Philip Burnham

1951 -

Class of 2016

Literary Arts – Journalist, Historian, Educator

Awarded “Best Biography Spur Award, 2015,” by the Western Writers of America

Served on faculty of University of New Mexico, the University of

Massachusetts, Johns Hopkins University, and is currently on the faculty of George Mason University

Fulbright Fellowship, Dakar Senegal

Philip Burnham’s family moved to Batavia in 1955 when he was 3 years old.  He grew up in Batavia, along with 3 brothers and one sister, and graduated from Batavia High School in 1970.  His father, Joe, served for several years as the President of Marshall Field’s until suffering a fatal heart attack at the age of 57.  His mother, Ruth Burnham, and two siblings still live in the Fox Valley.  Currently a resident of Washington, D.C., Phil still considers Batavia his hometown because it played a key role in his formative years, and he returns for a visit ever year.


He has taught college-level writing, history, and literature at the University of New Mexico, the University of Massachusetts (Amherst), Sinte Gleska College, Johns Hopkins University, and as a Fulbright Fellow at Cheikh Anta Diop University in Dakar, Senegal.  He has performed archival research in public and private collections throughout the U.S. and in several countries abroad.


Burnham is a journalist/historian and an assistant professor of composition at George Mason University in Fairfax, Virginia.  He is a former reporter for Indian Country Today.


Burnham earned a B.A. in English Composition from Beloit College in Wisconsin, a Master of Fine Arts in Writing from the University of Massachusetts in Amherst, and a Ph.D. in American Studies from the University of New Mexico.  His writing has appeared in American Heritage, Transition, and the Washington Post.


Phil Burnham has been writing professionally for almost 25 years.  His first full-length book, How the Other Half Lived: A People’s Guide to American Historic Sites, was published in 1995, and is an investigation of the public history of American minority groups.  This illustrated hardbound edition examines the representations of manual laborers, women, and people of color at historic sites from more than a dozen states.  Described as provocative and timely, the book reveals that a significant part of our population remains almost invisible at some of the most visited monuments in the country.  More importantly, the book discusses the ways many sites are trying to remedy this oversight.


Among the other important books he’s authored are:  So Far from Dixie: Confederates in Yankee Prisons (a narrative account of Civil War confinement) and Indian Country, God’s Country: Native Americans and the National Parks (an exposé of how public lands were wrested from North American tribes).

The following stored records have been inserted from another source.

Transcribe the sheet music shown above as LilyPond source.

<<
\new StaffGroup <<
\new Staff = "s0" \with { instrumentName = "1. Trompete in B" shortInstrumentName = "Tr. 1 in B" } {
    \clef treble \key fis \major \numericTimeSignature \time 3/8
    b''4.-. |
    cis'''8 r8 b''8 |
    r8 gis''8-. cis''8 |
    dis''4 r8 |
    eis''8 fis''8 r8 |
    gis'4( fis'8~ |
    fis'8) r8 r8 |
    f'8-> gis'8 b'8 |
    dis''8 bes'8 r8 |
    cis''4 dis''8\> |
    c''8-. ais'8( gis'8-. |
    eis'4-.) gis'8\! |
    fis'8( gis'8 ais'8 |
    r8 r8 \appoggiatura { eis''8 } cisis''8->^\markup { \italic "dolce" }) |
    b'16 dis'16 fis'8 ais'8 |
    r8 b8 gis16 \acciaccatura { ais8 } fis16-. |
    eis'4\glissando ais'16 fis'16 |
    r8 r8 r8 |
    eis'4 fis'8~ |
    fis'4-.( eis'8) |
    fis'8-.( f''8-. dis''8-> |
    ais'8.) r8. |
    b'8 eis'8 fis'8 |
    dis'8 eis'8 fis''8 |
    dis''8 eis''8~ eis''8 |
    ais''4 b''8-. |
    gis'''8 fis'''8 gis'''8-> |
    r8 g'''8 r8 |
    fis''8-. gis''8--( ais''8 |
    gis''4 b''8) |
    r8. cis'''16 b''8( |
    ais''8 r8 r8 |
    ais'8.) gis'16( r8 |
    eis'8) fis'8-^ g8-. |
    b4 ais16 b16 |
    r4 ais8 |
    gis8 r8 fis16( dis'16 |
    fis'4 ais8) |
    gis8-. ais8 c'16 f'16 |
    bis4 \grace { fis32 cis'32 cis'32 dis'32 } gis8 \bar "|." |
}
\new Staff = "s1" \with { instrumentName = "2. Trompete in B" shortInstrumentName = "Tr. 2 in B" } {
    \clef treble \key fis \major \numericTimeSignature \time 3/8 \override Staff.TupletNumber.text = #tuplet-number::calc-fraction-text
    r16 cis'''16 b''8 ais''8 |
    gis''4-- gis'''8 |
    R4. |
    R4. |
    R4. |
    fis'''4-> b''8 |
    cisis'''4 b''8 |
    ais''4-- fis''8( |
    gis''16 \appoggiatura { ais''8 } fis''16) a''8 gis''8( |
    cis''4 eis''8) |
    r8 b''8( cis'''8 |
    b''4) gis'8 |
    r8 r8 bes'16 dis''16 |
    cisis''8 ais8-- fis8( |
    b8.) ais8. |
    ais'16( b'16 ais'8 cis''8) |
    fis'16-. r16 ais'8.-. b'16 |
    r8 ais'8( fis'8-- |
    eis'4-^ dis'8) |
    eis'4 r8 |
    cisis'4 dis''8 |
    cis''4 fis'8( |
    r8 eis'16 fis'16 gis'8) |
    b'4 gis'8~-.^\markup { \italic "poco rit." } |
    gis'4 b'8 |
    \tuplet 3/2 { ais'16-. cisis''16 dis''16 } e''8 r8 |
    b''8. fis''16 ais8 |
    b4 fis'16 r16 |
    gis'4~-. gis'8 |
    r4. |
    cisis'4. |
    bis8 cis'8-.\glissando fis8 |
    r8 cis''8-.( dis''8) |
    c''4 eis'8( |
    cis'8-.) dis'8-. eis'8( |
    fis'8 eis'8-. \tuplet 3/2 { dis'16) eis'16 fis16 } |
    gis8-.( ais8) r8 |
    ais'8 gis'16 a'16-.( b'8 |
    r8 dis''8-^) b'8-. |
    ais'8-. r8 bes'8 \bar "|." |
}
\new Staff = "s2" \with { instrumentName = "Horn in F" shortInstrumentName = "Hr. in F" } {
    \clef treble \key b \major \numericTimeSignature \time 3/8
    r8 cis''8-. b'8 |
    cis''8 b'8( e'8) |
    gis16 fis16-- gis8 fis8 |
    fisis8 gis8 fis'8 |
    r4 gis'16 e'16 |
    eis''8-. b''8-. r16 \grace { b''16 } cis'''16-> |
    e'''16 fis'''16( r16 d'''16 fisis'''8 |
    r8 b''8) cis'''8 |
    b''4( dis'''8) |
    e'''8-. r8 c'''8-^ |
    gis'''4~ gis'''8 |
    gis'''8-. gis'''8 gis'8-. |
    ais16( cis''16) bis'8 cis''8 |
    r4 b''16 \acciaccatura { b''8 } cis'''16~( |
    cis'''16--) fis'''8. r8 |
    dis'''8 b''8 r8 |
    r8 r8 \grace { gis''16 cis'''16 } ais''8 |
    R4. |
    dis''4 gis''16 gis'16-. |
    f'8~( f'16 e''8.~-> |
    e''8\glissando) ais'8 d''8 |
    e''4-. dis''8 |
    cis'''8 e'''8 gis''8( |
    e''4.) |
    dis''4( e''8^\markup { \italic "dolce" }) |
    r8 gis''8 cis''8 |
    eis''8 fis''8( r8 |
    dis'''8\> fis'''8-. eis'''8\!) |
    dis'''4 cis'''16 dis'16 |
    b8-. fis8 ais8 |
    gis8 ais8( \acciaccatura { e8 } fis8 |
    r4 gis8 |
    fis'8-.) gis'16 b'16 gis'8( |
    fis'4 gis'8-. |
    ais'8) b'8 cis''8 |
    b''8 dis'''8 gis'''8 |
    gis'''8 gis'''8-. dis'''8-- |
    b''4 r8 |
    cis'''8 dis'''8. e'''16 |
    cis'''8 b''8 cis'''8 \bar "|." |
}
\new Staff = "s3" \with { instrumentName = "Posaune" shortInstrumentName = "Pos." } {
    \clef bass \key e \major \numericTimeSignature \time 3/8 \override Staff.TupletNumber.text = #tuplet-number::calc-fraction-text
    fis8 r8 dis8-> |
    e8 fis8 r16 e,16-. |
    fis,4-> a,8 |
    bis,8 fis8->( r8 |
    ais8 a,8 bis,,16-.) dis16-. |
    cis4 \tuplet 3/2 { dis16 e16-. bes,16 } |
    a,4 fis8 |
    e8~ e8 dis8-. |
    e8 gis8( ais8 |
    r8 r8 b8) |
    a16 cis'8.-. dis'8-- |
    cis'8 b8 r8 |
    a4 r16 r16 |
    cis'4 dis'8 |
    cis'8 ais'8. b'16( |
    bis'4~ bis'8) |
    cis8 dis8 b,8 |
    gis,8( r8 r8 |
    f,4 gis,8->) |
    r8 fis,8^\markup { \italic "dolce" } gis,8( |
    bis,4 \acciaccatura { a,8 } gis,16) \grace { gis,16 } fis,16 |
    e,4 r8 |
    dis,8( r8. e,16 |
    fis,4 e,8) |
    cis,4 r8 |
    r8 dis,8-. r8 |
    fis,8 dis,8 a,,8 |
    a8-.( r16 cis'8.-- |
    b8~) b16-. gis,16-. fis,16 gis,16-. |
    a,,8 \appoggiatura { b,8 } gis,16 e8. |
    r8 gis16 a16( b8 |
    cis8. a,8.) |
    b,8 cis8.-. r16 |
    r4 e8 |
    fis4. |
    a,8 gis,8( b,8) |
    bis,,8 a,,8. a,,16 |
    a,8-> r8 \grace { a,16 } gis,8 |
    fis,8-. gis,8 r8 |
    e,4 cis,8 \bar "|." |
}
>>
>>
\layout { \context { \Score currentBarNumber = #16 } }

His latest book, Song of Dewey Beard: Last Survivor of the Little Bighorn, published by the University of Nebraska Press, is the biography of a Lakota who witnessed the Battle of Little Bighorn and survived the Wounded Knee Massacre.  The book chronicles a remarkable life that can be traced through major historical events from the late 19th into the mid-20th century.  The Western Writers of America awarded the 2015 Spur Award to the book for Best Biography from 2014.


The Batavia Public Library’s monthly book program, “Books Between Bites,” welcomed Burnham back to his hometown this past May 21, 2015, to discuss his new biography. It was a packed house.  A book signing at Town House Books in St. Charles followed on the weekend.  Without question, Philip Burnham is a much-admired “native son” of the Fox Valley who is a gifted researcher and storyteller.